The project should be constructed within the next two years.

"We're bringing high-quality architecture that will frame Hurontario St. (combined with the existing highrise) as the entry point to Port Credit," Giannone says, insisting the project "will enhance the atmosphere of a pedestrian-friendly village."

Mississauga Council approved the application last summer after it had been held up for a year while city officials looked for ways to preserve the historic Gray House on site. It was once home to the founders of St. Lawrence Starch Company that was on the south side of Lakeshore, east of Hurontario.

The plant was closed in 1991 and eventually redeveloped by FRAM/Slokker for townhouses, lowrise condos, retail and office use.

The proposal to save the vacant 2 1/2 storey Edwardian-style house, built in 1910, involved using it as a new location for the Port Credit Library and incorporating it into the condo development with towers 22-and 16-storeys high. But overwhelming citizen opposition to moving the library killed that plan and last March the house was legally demolished.

Dorothy Tomiuk, chair of a coalition of ratepayer and community groups that opposed the 22-storey tower, says all "built form" becomes a precedent and there is a threat that it could spark more highrise development along Lakeshore.

Other big developments are probably on the drawing board, she says.

"We're in for an active decade in terms of what's coming down the pipe. At all cost we want to preserve that Lakeshore corridor. If it becomes a canyon it won't be pedestrian-friendly ... and it will obscure the waterfront."

The coalition will "fight to maintain the village ambience that is the secret to Port Credit's success," Tomiuk says. "We're taking what we've learned and trying to be a positive force into the future. All is not lost by any means. One development isn't going to kill us. We'll survive this."

Known as VIVA (Village Inspired Vision Alliance), the coalition includes Credit Reserve Association, the Town of Port Credit Association, Port Credit Village Project, Friends of Old Port Credit Village, Mississauga South Historical Society, Mississauga Heritage Foundation, Walk and Bike for Life and liaises with Lakeview Ratepayers Association.

Councillor Carmen Corbasson, who represents the area, does not believe the project will set a precedent for further highrise development. While another developer has proposed a 21-storey condo near Dixie Rd. and Lakeshore, east of Port Credit, in Lakeview, Corbasson doesn't see it being approved just because the other project was.

"That site is not a major transit node. It's zoned for single-family residential at 6.9 units per acre. They (developers) are proposing 200 units per acre. It's like comparing grapes to watermelons (with the Port Credit site)," Corbasson says.

Mississauga has infill, intensification policies that would see only lowrise projects along Lakeshore, with one or two exceptions that might permit 10-storey buildings, she says.

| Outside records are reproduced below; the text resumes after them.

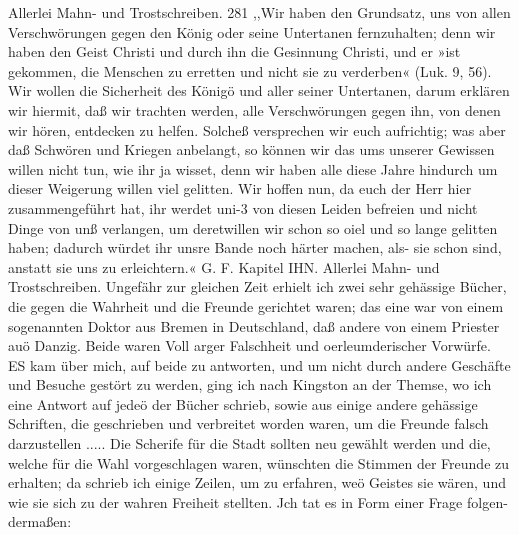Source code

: Allerlei Mahn- und Trostschreiben. 281
,,Wir haben den Grundsatz, uns von allen Verschwörungen
gegen den König oder seine Untertanen fernzuhalten; denn wir
haben den Geist Christi und durch ihn die Gesinnung Christi,
und er »ist gekommen, die Menschen zu erretten und nicht sie zu
verderben« (Luk. 9, 56). Wir wollen die Sicherheit des Königö
und aller seiner Untertanen, darum erklären wir hiermit, daß
wir trachten werden, alle Verschwörungen gegen ihn, von denen
wir hören, entdecken zu helfen. Solcheß versprechen wir euch
aufrichtig; was aber daß Schwören und Kriegen anbelangt, so
können wir das ums unserer Gewissen willen nicht tun, wie ihr
ja wisset, denn wir haben alle diese Jahre hindurch um dieser
Weigerung willen viel gelitten. Wir hoffen nun, da euch der
Herr hier zusammengeführt hat, ihr werdet uni-3 von diesen Leiden
befreien und nicht Dinge von unß verlangen, um deretwillen wir
schon so oiel und so lange gelitten haben; dadurch würdet ihr
unsre Bande noch härter machen, als- sie schon sind, anstatt sie
uns zu erleichtern.« G. F.
Kapitel IHN.
Allerlei Mahn- und Trostschreiben.
Ungefähr zur gleichen Zeit erhielt ich zwei sehr gehässige
Bücher, die gegen die Wahrheit und die Freunde gerichtet waren;
das eine war von einem sogenannten Doktor aus Bremen in
Deutschland, daß andere von einem Priester auö Danzig. Beide
waren Voll arger Falschheit und oerleumderischer Vorwürfe. ES
kam über mich, auf beide zu antworten, und um nicht durch
andere Geschäfte und Besuche gestört zu werden, ging ich nach
Kingston an der Themse, wo ich eine Antwort auf jedeö der
Bücher schrieb, sowie aus einige andere gehässige Schriften, die
geschrieben und verbreitet worden waren, um die Freunde falsch
darzustellen .....
Die Scherife für die Stadt sollten neu gewählt werden und
die, welche für die Wahl vorgeschlagen waren, wünschten die
Stimmen der Freunde zu erhalten; da schrieb ich einige Zeilen,
um zu erfahren, weö Geistes sie wären, und wie sie sich zu der
wahren Freiheit stellten. Jch tat es in Form einer Frage folgen-
dermaßen:


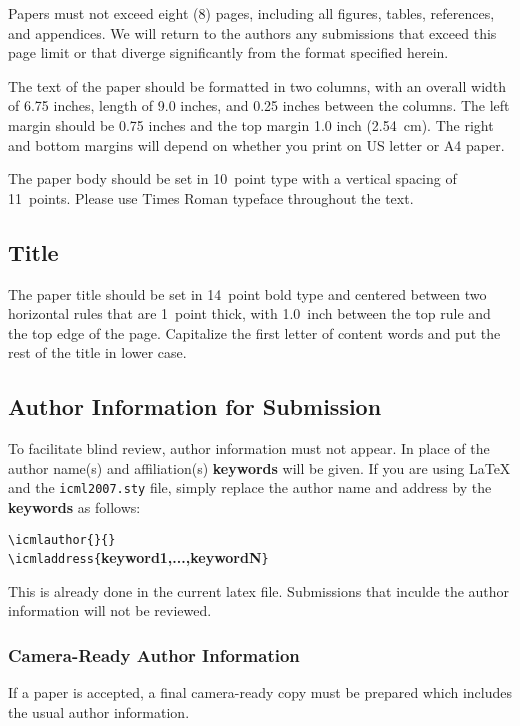\documentclass{article}
\begin{document}
Papers must not exceed eight (8) pages, including all figures, tables, 
references, and appendices. We will return to the authors any submissions
that exceed this page limit or that diverge significantly from the format 
specified herein.

The text of the paper should be formatted in two columns, with an
overall width of 6.75 inches, length of 9.0 inches, and 0.25 inches
between the columns. The left margin should be 0.75 inches and the top
margin 1.0 inch (2.54~cm). The right and bottom margins will depend on
whether you print on US letter or A4 paper. 

The paper body should be set in 10~point type with a vertical spacing of 
11~points. Please use Times Roman typeface throughout the text. 

\subsection{Title}

The paper title should be set in 14~point bold type and centered between 
two horizontal rules that are 1~point thick, with 1.0~inch between the
top rule and the top edge of the page. Capitalize the first letter of 
content words and put the rest of the title in lower case. 

\subsection{Author Information for Submission}
\label{author info}

To facilitate blind review, author information must not appear.
In place of the author name(s) and affiliation(s)
\textbf{keywords} will be given.
If you are using \LaTeX\/ and the \texttt{icml2007.sty} file,
simply replace the author name and address by the \textbf{keywords} 
as follows:

\verb+\icmlauthor{+\verb+}{}+\\
\verb+\icmladdress{+\textbf{keyword1,...,keywordN}\verb+}+

This is already done in the current latex file. 
Submissions that inculde the author information
will not be reviewed.

\subsubsection{Camera-Ready Author Information}
\label{final author}

If a paper is accepted, a final camera-ready copy must be prepared which
includes the usual author information.
\end{document}
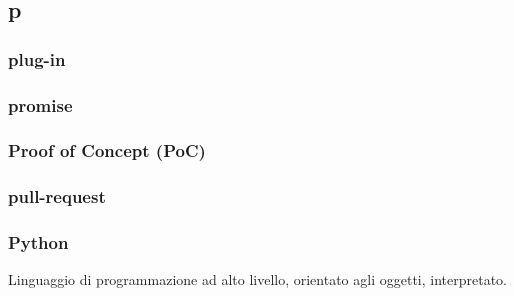 \subsection*{\textbf{\hfill \Huge{p} \hfill}} 
\subsubsection*{plug-in}

\subsubsection*{promise}

\subsubsection*{Proof of Concept (PoC)}

\subsubsection*{pull-request}

\subsubsection*{Python}
Linguaggio di programmazione ad alto livello, orientato agli oggetti, interpretato.
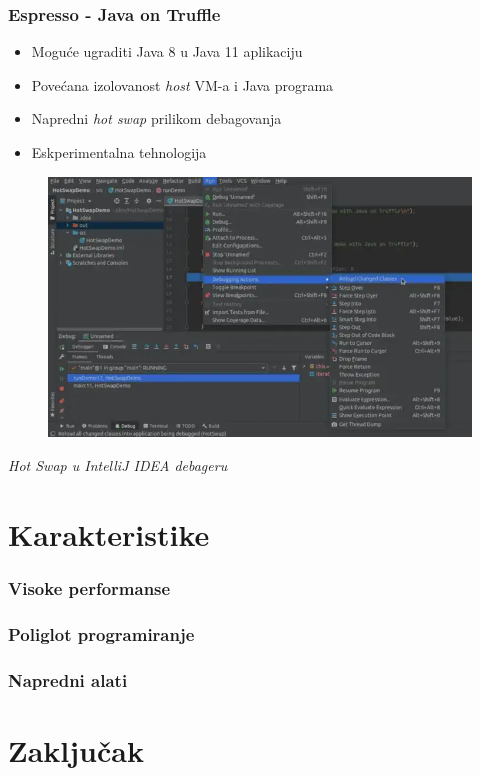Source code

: \documentclass{beamer}
\begin{document}
	\begin{frame}
		\frametitle{Espresso - Java on Truffle}

		\begin{flushleft}
			\begin{itemize}
				\item Moguće ugraditi Java 8 u Java 11 aplikaciju
				\item Povećana izolovanost \emph{host} VM-a i Java programa
				\item Napredni \emph{hot swap} prilikom debagovanja
				\item Eskperimentalna tehnologija
			\end{itemize}
		\end{flushleft}


		\begin{figure}
			\begin{center}
				\includegraphics[width=0.5\linewidth]{imgs/hotswap.png}	
			\end{center} 
		\end{figure}

		\center	
		\textit{Hot Swap u IntelliJ IDEA debageru}

	\end{frame}
	
		
	\section{Karakteristike}
	
	\begin{frame}
		\frametitle{Visoke performanse}
	\end{frame}	

	\begin{frame}
		\frametitle{Poliglot programiranje}
	\end{frame}	

	\begin{frame}
		\frametitle{Napredni alati}
	\end{frame}	

	\section{Zaključak}
	
\end{document}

On Lakeshore, the city wants street-level commercial uses (shops, restaurants) of two-to-three storeys in height with upper level apartments or condos, she says.

"It wouldn't be appropriate to go all the way along Lakeshore with highrises. I just don't see it happening. Developers could always do a land assembly and go to the OMB, which has to follow provincial intensification policy, but at the same time the developers have to demonstrate why it (highrise) would be a better use than what we have there today. I don't think they could do that."

In the Lakeview area between Cawthra Rd. and Dixie, residents would actually welcome some highrise development – in the right places, says Lakeview Ratepayers Association president Jim Tovey.

He'd like to see the industrial-commercial zone south of Lakeshore, which includes the former Lakeview coal-fired power plant, turned into mixed residential, commercial and park use to create something special for the waterfront. Residents are concerned the Lakeview site will be turned into a gas-fired power plant.

There's about 750 metres between Lakeshore and the waterfront, room to accommodate a highrise tower without obscuring the lake, he says.

"It could be right in the middle," adding that his community welcomes smart growth.

Putting some high-density projects in the industrial-commercial zone could take some of the pressure off development along Lakeshore in Port Credit, Tovey says.